Best Moment: Shooting Hoops With the Youngs
Serena’s one-on-one hockey game with Matt wasn’t the best sports matchup of the evening. After Matt’s hometown visit with Michelle, the couple plays a quick game of hoops with Michelle’s parents. Hometown meetings are generally stilted, formulaic, and uncomfortable. It’s rare to see everybody having as much fun as this group did watching Michelle’s mom comfortably drill 15-footers.
I really love how far Michelle, who played basketball at Bradley, has made it this season. She’s got a sense of humor (she knocked out pushups after a rose ceremony last week) and she’s connected with Matt in unique ways (like their bonding over a Maya Angelou quote, which was cute even if it was a fake Maya Angelou quote). But I really genuinely appreciate the fact that she played college sports!
The show loves casting male athletes—Matt played football at Wake Forest, where he was teammates with Tyler Cameron, not to mention former football players Colton Underwood and Dale Moss and Jordan Rodgers and Jesse Palmer … the list goes on. A breakdown on the NCAA’s website found 31 former male college athletes on the show … but just one former female college athlete besides Michelle: Mandy Clemens, a pro soccer player who was eliminated on the second episode of the 2004 season of The Bachelor. (WWE wrestler Devin Taylor, competing under her birth name of Brittany, was on Chris’s season of The Bachelor, but she got eliminated on the first night.) The lack of female athletes seems weird because they’re so obsessed with male athletes and guess what? Lots of male athletes date (and often marry) female athletes. It makes sense—they have similar mindsets and similar experiences. (It actually felt like the athletes at my college hung out only with other athletes.)

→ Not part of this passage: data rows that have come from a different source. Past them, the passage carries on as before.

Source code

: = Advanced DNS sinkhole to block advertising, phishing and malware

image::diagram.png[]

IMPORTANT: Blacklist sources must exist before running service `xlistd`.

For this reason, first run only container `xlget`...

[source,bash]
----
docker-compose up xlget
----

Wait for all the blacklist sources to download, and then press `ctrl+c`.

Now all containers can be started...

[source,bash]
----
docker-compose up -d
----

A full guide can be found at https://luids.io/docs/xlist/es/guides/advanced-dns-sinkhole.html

Women who play sports are unfortunately often objectified or judged by their appearance instead of their talents. Thankfully, The Bachelor hasn’t done this with Michelle—she’s just a woman who used to play sports, in the same way Matt is a guy who used to play sports.

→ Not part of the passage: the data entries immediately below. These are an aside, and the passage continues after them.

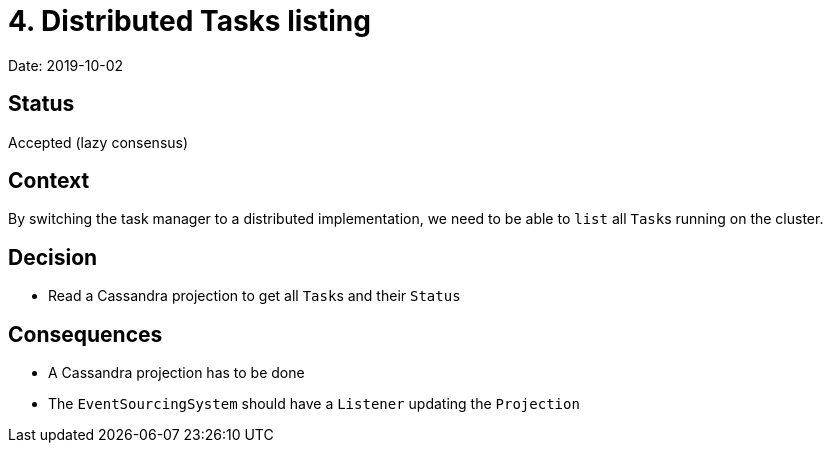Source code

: = 4. Distributed Tasks listing

Date: 2019-10-02

== Status

Accepted (lazy consensus)

== Context

By switching the task manager to a distributed implementation, we need to be able to `list` all ``Task``s running on the cluster.

== Decision

* Read a Cassandra projection to get all ``Task``s and their `Status`

== Consequences

* A Cassandra projection has to be done
* The `EventSourcingSystem` should have a `Listener` updating the `Projection`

Biggest Mystery: Bri and the Stuffed Rabbit
Traditionally, the Bachelor shows up at the hometown date with a bunch of camera operators and some gifts for the family. I feel confident saying that close to 100 percent of the time, that gift is a bottle of wine and a bouquet of flowers. You know—like a normal boyfriend brings to his girlfriend’s family’s house for the first time. (Although normally, the idea is that the boyfriend thoughtfully picked out the flowers, whereas it’s quite obvious that these flowers have been provided by some ABC gofer.)

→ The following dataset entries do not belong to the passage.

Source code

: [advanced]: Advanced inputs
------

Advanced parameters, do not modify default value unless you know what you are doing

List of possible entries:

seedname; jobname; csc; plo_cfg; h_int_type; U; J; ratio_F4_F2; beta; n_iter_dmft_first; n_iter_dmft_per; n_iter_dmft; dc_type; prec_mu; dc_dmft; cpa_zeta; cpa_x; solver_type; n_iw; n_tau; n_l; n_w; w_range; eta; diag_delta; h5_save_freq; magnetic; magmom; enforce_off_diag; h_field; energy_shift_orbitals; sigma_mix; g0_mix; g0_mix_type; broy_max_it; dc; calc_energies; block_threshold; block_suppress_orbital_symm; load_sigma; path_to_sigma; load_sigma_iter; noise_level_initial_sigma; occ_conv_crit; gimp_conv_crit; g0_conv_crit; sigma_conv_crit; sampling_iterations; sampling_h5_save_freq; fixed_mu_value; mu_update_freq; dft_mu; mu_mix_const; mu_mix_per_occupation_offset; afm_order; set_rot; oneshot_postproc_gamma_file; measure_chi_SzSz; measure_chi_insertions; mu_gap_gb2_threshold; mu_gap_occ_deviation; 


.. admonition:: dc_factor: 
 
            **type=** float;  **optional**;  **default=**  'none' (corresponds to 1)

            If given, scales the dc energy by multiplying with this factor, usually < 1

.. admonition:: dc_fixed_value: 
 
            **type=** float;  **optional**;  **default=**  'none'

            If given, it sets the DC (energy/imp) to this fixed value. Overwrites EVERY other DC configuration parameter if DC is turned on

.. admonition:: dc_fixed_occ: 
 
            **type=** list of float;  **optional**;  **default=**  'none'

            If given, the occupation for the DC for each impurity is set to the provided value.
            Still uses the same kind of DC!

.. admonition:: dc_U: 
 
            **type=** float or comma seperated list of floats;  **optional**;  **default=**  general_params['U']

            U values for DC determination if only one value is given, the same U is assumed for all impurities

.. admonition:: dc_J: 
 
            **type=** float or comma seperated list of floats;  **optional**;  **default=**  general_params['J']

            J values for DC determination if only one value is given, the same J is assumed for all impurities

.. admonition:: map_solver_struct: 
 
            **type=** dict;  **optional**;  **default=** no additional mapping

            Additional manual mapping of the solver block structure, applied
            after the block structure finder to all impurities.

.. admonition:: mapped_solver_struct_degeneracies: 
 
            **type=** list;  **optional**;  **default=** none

Matt did bring the traditional flowers to Bri’s mom’s hotel suite but … overshadowing the petals was a much, much larger gift: A gigantic stuffed rabbit.
And yet, at no point in the visit is the giant rabbit ever mentioned. And Matt doesn’t bring giant rabbits to anybody else’s house—the other three families get flowers and gift bags that are never opened on camera. I also can’t recall Bri ever talking about stuffed rabbits. For a second, I thought the giant rabbit was the prize Matt won at his one-on-one date at a carnival, but then I remembered that that date was with Pieper, not Bri. I guess it’s possible that Matt decided to bring an additional gift because Bri’s mom recently gave birth to a baby sister—but that’s a terrible present for a baby. Babies can’t play with toys that are five times larger than them!
The Mystery of the Giant Rabbit has completely broken me. Why give one family such a huge gift and never explain it? The Bachelor doesn’t leave loose ends like this. It’s so mystifying that I haven’t been able to focus on the fact that Bri’s best friend, who joined Bri’s mom on the hometown date, was also named Bri. Where did the bunny come from, why was it there, and where did it go? Did it ever even exist?